Pensavo a cose del genere quando ho letto il testo degli auguri di buon anno che la liturgia cattolica ci ha fatto leggere nella messa del primo gennaio: “Ti benedica il Signore e ti protegga. Il Signore faccia brillare il suo volto su di te e ti sia propizio. Il Signore rivolga su di te il suo volto e ti conceda pace”.

Ma gli atteggiamenti del volto non sono altro che la risposta a situazioni o a comportamenti di fronte ai quali si reagisce manifestando i propri sentimenti. Non per niente le faccine sono chiamate “emoticon”, cioè icone o figure che rivelano emozioni.

E allora dobbiamo chiederci che cosa può spingere Dio a mostrare un volto “brillante” di gioia che esprima la sua profonda soddisfazione per qualcosa che lo ha reso felice? Quale è la realtà che lo ha ripagato in modo completo tanto da fargli esclamare: “Non aspetto altro da te. Mi hai dato tutto quello che mi dovevi: siamo in pace!”.

Non ci vuole molto a concludere che Dio mostra un volto gioioso e benevolo all’uomo che vive seguendo i suoi insegnamenti, che condivide il suo modo di valutare la realtà. L’antica preghiera di augurio pronunciata da Aronne sul popolo di Israele riportata nel libro dei Numeri (6,24-26) è rivolta a Dio ma in realtà riguarda gli uomini che non sono solo i destinatari della benedizione ma sono la causa da cui dipende l’atteggiamento del Signore.

Nella formula non è usato il termine diventato tecnico per indicare la decisione dell’uomo di vivere osservando i comandamenti, cioè “conversione”. Forse era ritenuto troppo limitativo ed escludente quei “novantanove giusti che non hanno bisogno di conversione” come dirà Gesù (Luca 15,7). Se il volto del Signore brilla di gioia particolare quando l’uomo si impegna sinceramente a seguire la volontà di Dio non vuol dire che non continui a guardare compiaciuto quelli che condividono il suo progetto con coerenza e costanza.

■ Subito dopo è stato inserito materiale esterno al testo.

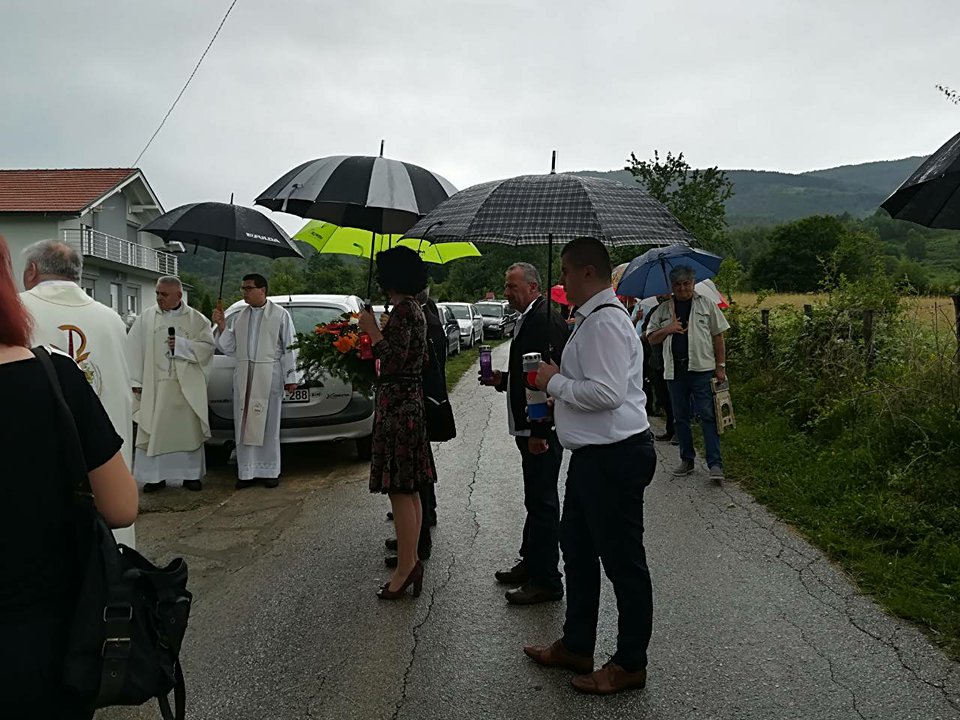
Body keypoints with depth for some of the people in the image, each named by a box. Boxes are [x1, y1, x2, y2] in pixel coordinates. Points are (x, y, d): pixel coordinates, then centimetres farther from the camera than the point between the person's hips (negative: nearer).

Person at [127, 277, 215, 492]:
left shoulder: (196, 319, 3)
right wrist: (136, 381, -3)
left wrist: (181, 344, -15)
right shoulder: (146, 318, 4)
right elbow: (134, 350, 2)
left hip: (186, 387, 0)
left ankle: (191, 474, 15)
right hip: (155, 386, 0)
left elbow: (207, 346, -1)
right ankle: (154, 476, 12)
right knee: (154, 431, 1)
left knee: (188, 430, 5)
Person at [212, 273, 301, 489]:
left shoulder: (280, 314, 2)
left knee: (268, 424, 0)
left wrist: (291, 377, -4)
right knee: (244, 423, 4)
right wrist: (221, 326, 1)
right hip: (244, 376, 4)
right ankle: (247, 472, 11)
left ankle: (269, 471, 10)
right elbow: (231, 348, 14)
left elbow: (289, 347, 0)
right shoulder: (241, 316, 14)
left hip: (269, 377, -4)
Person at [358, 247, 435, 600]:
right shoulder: (414, 308, 15)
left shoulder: (403, 309, -14)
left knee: (400, 490, -5)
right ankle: (411, 561, 22)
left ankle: (405, 568, 2)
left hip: (397, 404, -10)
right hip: (410, 400, 10)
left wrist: (371, 328, -11)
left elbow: (393, 359, -21)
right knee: (409, 490, 14)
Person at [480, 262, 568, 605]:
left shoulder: (547, 321, -17)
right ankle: (531, 564, 33)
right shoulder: (528, 320, 15)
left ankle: (546, 580, 8)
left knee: (542, 501, -2)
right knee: (536, 499, 19)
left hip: (542, 429, -11)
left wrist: (539, 431, -25)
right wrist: (502, 379, 8)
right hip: (530, 427, 11)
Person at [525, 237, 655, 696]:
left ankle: (630, 665, 21)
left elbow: (606, 392, -28)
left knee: (623, 562, 4)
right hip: (593, 455, 11)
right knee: (577, 549, 20)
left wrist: (555, 382, -15)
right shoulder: (590, 318, 13)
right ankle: (576, 647, 36)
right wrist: (558, 385, 13)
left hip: (614, 457, -11)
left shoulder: (605, 322, -20)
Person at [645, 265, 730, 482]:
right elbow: (651, 339, 13)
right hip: (674, 371, 3)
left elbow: (718, 336, 6)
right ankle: (686, 460, 20)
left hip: (702, 368, -3)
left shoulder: (706, 304, 6)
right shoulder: (663, 310, 12)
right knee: (680, 418, 9)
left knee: (707, 416, -7)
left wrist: (721, 366, 0)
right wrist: (667, 329, -7)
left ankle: (715, 464, -5)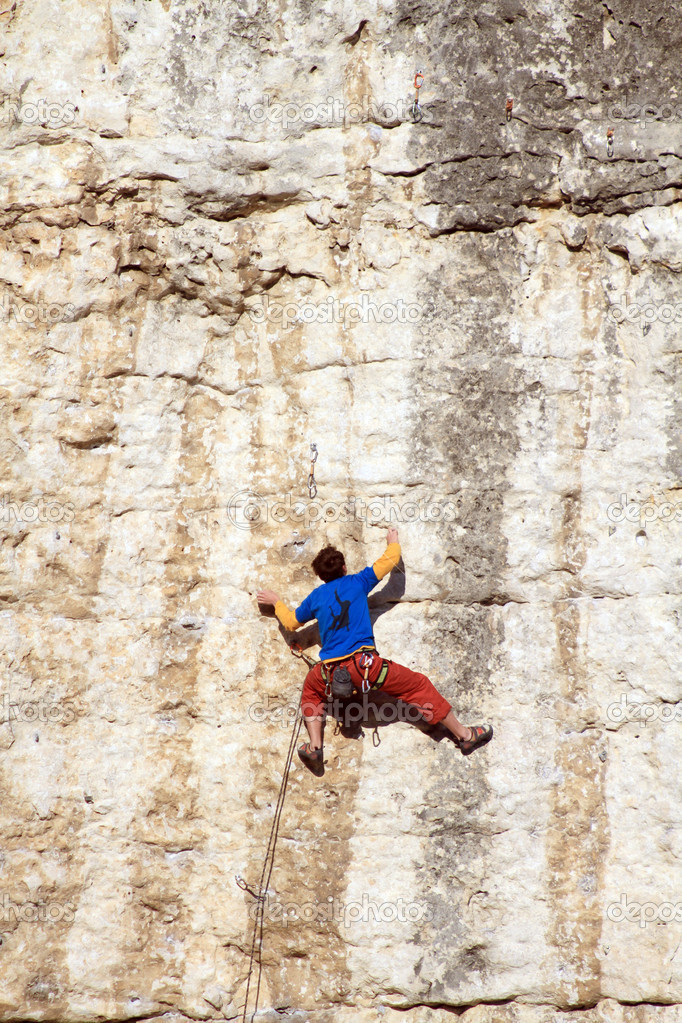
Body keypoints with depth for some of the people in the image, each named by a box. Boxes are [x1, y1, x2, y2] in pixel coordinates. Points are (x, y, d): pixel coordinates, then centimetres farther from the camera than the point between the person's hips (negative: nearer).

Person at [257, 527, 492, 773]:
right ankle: (464, 735, 11)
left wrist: (276, 602, 47)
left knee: (311, 690, 34)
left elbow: (290, 623, 29)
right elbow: (390, 560, 19)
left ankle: (314, 746, 18)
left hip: (331, 674, 3)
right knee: (418, 686, 9)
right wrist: (393, 541, 40)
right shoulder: (357, 582, 8)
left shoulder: (315, 597, 14)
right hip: (366, 665, -2)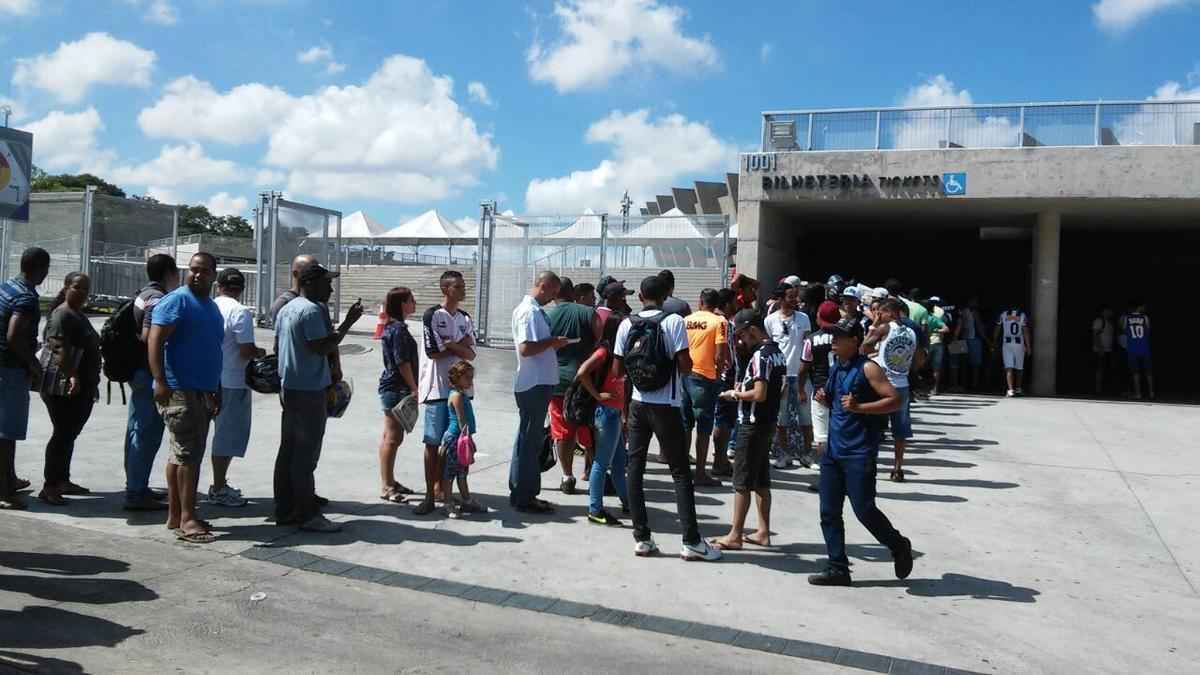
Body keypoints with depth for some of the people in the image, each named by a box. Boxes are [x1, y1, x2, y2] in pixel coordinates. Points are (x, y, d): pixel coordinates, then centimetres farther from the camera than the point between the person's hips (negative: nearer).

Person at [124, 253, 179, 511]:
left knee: (136, 431, 15)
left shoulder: (143, 294, 16)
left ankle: (136, 487, 25)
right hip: (150, 374, -11)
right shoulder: (158, 299, -16)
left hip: (138, 372, 11)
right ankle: (136, 493, -3)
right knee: (147, 434, -6)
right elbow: (148, 337, -24)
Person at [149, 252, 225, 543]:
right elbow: (155, 341, -16)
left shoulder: (212, 307, 18)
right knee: (188, 454, -10)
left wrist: (217, 391, 25)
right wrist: (161, 382, -25)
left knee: (181, 454, 13)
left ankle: (175, 515, 20)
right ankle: (186, 519, -6)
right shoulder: (177, 300, -8)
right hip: (179, 390, -9)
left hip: (203, 393, 9)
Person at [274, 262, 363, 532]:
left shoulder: (287, 309, 16)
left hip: (289, 387, 10)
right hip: (309, 391, -10)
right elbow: (322, 348, -22)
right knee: (306, 454, -6)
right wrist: (347, 323, -18)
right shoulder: (312, 310, -16)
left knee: (288, 450, 12)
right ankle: (307, 514, -2)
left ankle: (284, 510, 17)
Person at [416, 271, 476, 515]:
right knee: (433, 443, -3)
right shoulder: (432, 315, -5)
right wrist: (460, 345, -3)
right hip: (438, 388, -5)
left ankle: (444, 489, 15)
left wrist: (450, 344, -12)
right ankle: (430, 495, 1)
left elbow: (471, 354, 3)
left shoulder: (465, 318, 13)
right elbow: (434, 352, -12)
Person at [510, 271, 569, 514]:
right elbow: (526, 348, -25)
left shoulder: (534, 310, 15)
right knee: (529, 441, -3)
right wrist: (553, 342, -15)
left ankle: (522, 494, 25)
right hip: (534, 384, -10)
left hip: (539, 383, 10)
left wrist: (553, 343, 8)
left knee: (530, 439, 16)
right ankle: (524, 498, 5)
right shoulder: (529, 311, -16)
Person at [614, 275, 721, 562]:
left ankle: (642, 538, 8)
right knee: (680, 472, 3)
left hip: (638, 404, 3)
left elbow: (618, 370, 5)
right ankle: (691, 541, 2)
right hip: (666, 406, -3)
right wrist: (680, 361, 8)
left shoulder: (627, 324, 3)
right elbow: (685, 366, -12)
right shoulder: (674, 321, -8)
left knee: (635, 468, 9)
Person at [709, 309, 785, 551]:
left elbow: (759, 394, -25)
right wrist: (744, 390, 10)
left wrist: (735, 394, -9)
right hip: (768, 422, 9)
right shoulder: (777, 352, 11)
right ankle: (763, 532, 19)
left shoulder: (760, 355, -18)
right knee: (761, 480, 14)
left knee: (742, 482, -2)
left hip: (753, 425, -9)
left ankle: (735, 536, 4)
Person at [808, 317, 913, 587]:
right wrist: (824, 399, 5)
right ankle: (838, 568, 14)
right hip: (833, 450, 8)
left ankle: (900, 547, 23)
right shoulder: (836, 368, 13)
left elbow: (895, 400, -16)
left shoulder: (868, 368, -10)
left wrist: (858, 407, -23)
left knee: (863, 509, -4)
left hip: (859, 453, -8)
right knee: (829, 512, 5)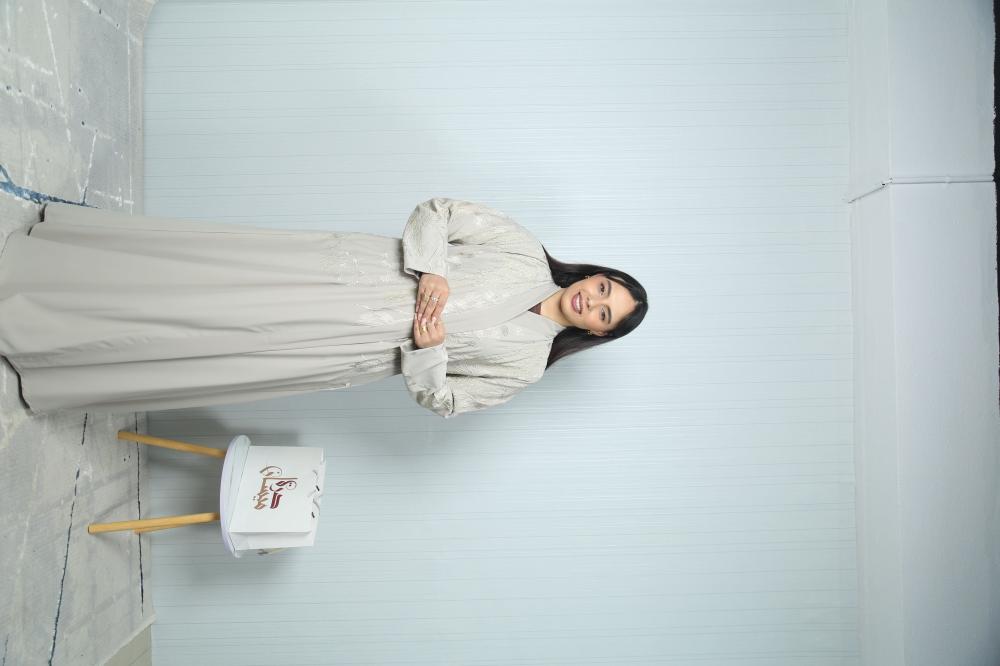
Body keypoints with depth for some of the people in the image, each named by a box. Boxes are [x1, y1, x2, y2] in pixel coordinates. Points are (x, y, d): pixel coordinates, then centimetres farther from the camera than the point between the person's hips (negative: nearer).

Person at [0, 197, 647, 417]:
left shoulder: (525, 364, 3)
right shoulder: (525, 251, 3)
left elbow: (443, 400, 4)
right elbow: (434, 211, 2)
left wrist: (429, 348, -14)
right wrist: (430, 270, -14)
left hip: (346, 352, -1)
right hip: (343, 266, 1)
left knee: (206, 333, -8)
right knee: (199, 273, -8)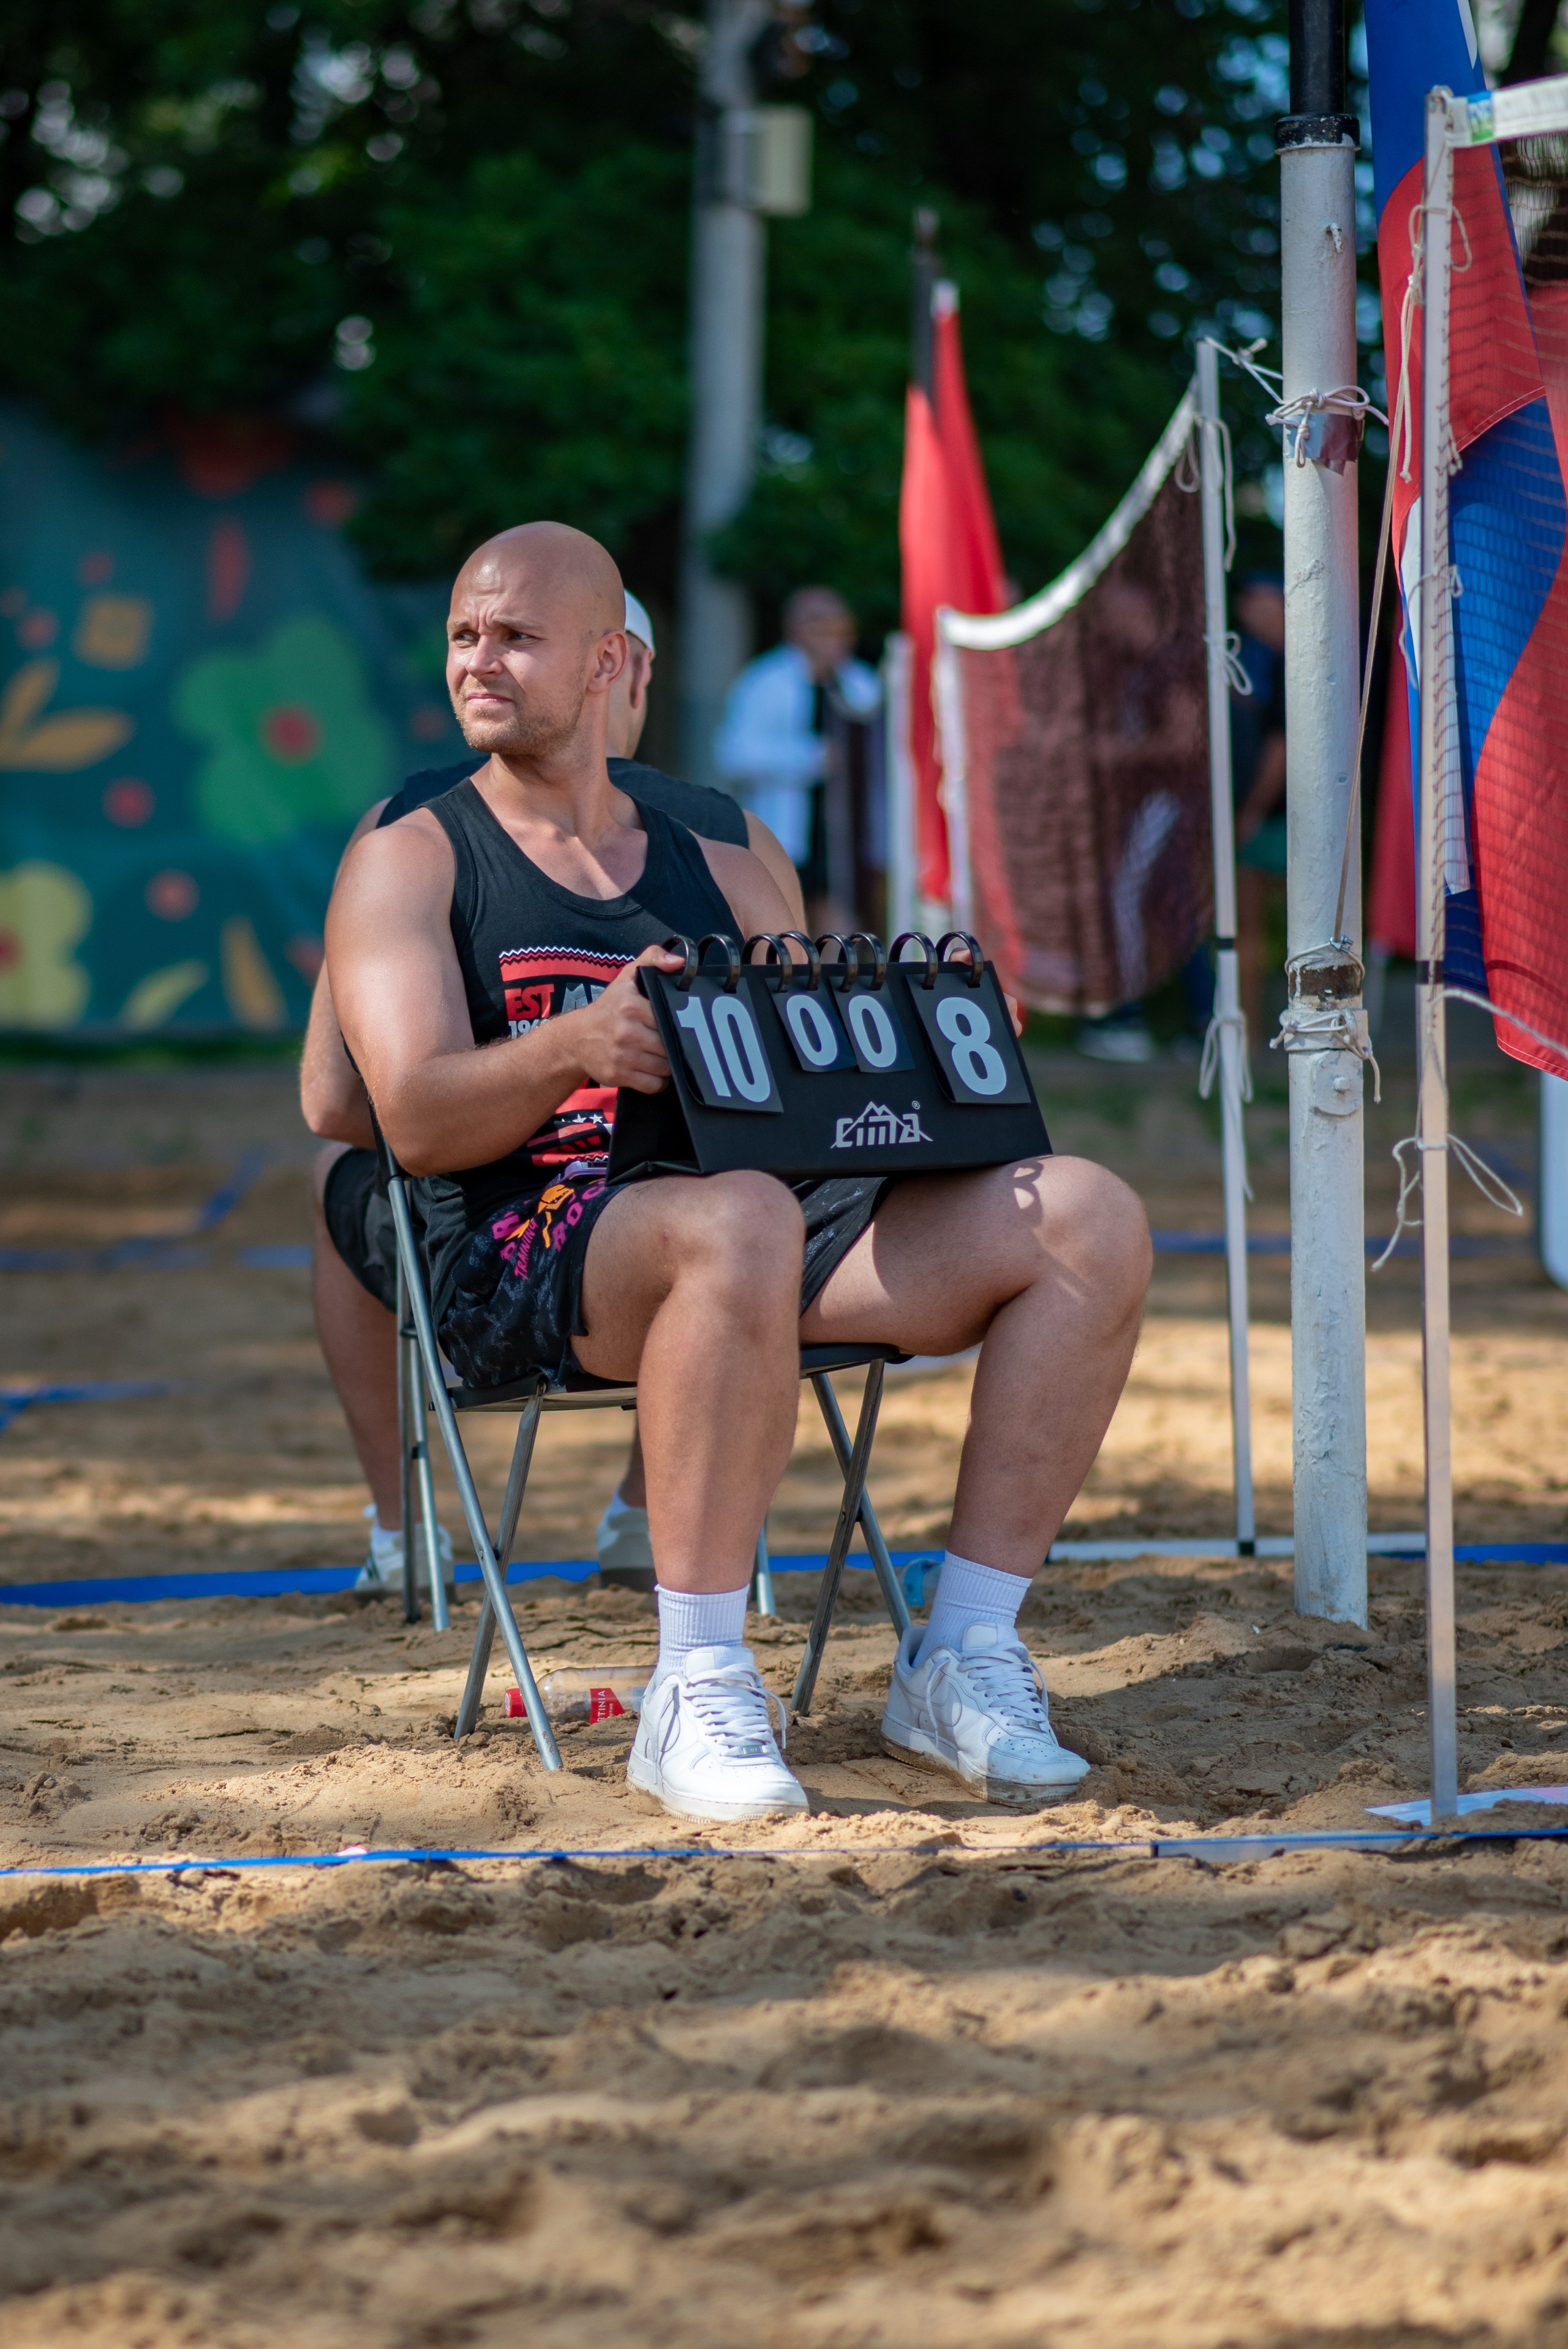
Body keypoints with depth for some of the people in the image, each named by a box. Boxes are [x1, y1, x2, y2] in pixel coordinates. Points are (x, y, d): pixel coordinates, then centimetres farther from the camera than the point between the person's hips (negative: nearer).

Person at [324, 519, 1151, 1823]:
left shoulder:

Per usare un’altra immagine moderna, possiamo pensare all’entusiasmo di un allenatore sportivo quando vede l’atleta che ha preparato ricevere il premio, frutto di tante fatiche condivise e di un impegno comune.

L’augurio che ci è stato fatto con le parole della Bibbia potrebbe dunque essere tradotto in quest’altro modo: “Ti auguro di comportarti nel prossimo anno così da rendere felice il tuo Dio che continuerà a darti tutta la sua assistenza”.

Il significato è lo stesso, però l’espressione prosaica non comunica l’emozione provocata dal volto di Dio che brilla di gioia perché è contento di me!